### [WHAT THIS TASK INVOLVES]
An unchanged copy of each entry below is needed; keep the pictures out of it.

# # # # # # #

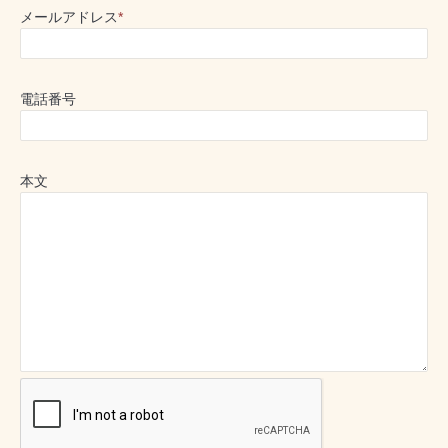
メールアドレス
*
電話番号
本文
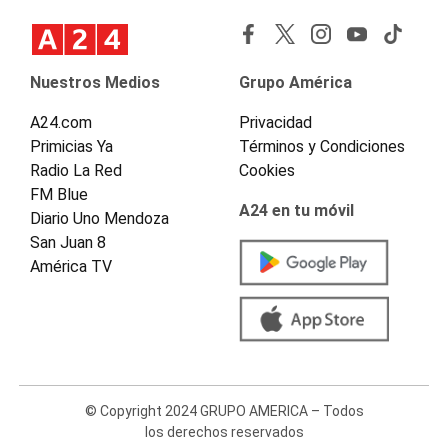
Nuestros Medios
Grupo América
A24.com
Privacidad
Primicias Ya
Términos y Condiciones
Radio La Red
Cookies
FM Blue
A24 en tu móvil
Diario Uno Mendoza
San Juan 8
América TV
© Copyright 2024 GRUPO AMERICA – Todos
los derechos reservados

# # # # # # #

### [RESULT BELOW]
メールアドレス
*
電話番号
本文
Nuestros Medios
Grupo América
A24.com
Privacidad
Primicias Ya
Términos y Condiciones
Radio La Red
Cookies
FM Blue
A24 en tu móvil
Diario Uno Mendoza
San Juan 8
América TV
© Copyright 2024 GRUPO AMERICA – Todos
los derechos reservados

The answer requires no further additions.